A new report on hate groups in the United States detailed an increase in the number of white nationalist groups even as the overall number of hate groups declined slightly in 2019.
The Southern Poverty Law Center (SPLC) report, titled, Year in Hate and Extremism, documents 155 active white nationalist hate groups, a 55 percent increase in such groups over 2018.
Overall, the number of hate groups fell to 940 in 2019, down from a record high of 1,020 in 2018. Over half of this decline “was due to a drop in the number of neo-Nazi groups, as two main factions collapsed”, the SPLC said.
The SPLC is a nonprofit organisation that advocates for civil rights, particularly of minority groups. The organisation defines a hate group as any whose “statements or principles … or practices” endeavour to “attack or malign an entire group of people”.
Brooks noted that the administration of US President Donald Trump has encouraged far-right hate groups since his 2016 campaign for president “energised whited nationalists”.

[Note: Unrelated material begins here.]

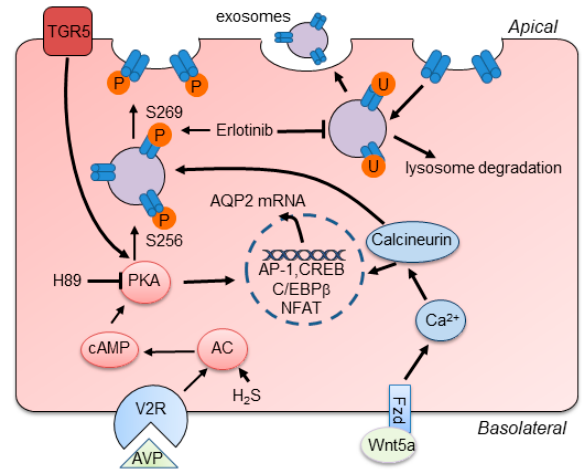
Figure 2. Schematic summary of main regulatory mechanisms of AQP2. AVP binding to V2R stimulates the activation of canonical cAMP/PKA signaling and increases the expression and phosphorylation of AQP2 at S256 and S269, leading to the apical membrane trafficking of AQP2. Activation of TGR5 increases the activation of PKA to induce the expression of AQP2. H 2 S increases AQP2 expression via enhancing the activation of cAMP/PKA signaling. Besides, Wnt5a binds to Fzd receptors and increases the level of intracellular calcium, which stimulates calcineurin and increases the expression and phosphorylation of AQP2. Erlotinib promotes AQP2 expression in the apical membrane by increasing the phosphorylation of AQP2 and reducing its endocytosis and degradation. The translocation of AP-1, CREB, C/EBP β , and NFAT into the nucleus regulates the expression of AQP2.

The total number of hate groups rose to 1,020 in 2018, up about 7 percent from 2017. White nationalist groups grew by nearly 50 percent in 2018, from 100 chapters in 2017 to 148 in 2018, the SPLC said in its previous report.
While the overall numbers dropped in 2019, there “are other indicators that show hate is still a great problem in this country”, Brooks said.
Brooks said that many are organising online “instead of joining formal hate groups … they’re using the internet to network, fundraise and recruit.”
With the spread of the coronavirus, many have noted an increase in attacks against Asians. 
Eric Ward, executive director of the Western States Center, a rights groups based in the US Pacific Northwest noted an increase in white nationalist rhetoric in regard to the coronavirus “linking [Asians] to the coronavirus pandemic”.
Ward said the US could “fully anticipate a rise in anti-Asian violence” as the coronavirus crisis continues. 
Trump and his administration have come under fire for repeatedly calling the novel coronavirus the “Chinese virus”. Trump has increasingly targeted China, noting that the virus was first reported in the city of Wuhan in 2019. 
Critics have accused Trump of fuelling bigotry and putting Asian Americans in harm’s way with his rhetoric.